● TASK REQUIREMENTS
Please set out each line below exactly as it stands, without the images.

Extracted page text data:
• • •

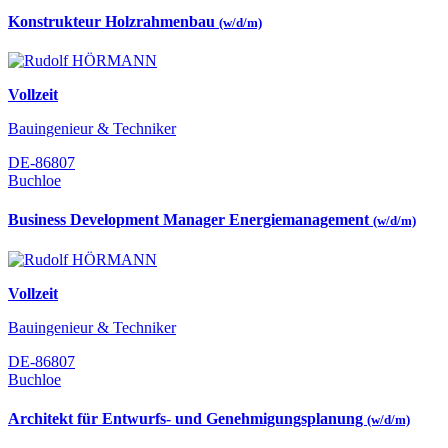
Konstrukteur Holzrahmenbau
(w/d/m)
Vollzeit
Bauingenieur & Techniker
DE-86807
Buchloe
Business Development Manager Energiemanagement
(w/d/m)
Vollzeit
Bauingenieur & Techniker
DE-86807
Buchloe
Architekt für Entwurfs- und Genehmigungsplanung
(w/d/m)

• • •

● SOLUTION
Konstrukteur Holzrahmenbau
(w/d/m)
Vollzeit
Bauingenieur & Techniker
DE-86807
Buchloe
Business Development Manager Energiemanagement
(w/d/m)
Vollzeit
Bauingenieur & Techniker
DE-86807
Buchloe
Architekt für Entwurfs- und Genehmigungsplanung
(w/d/m)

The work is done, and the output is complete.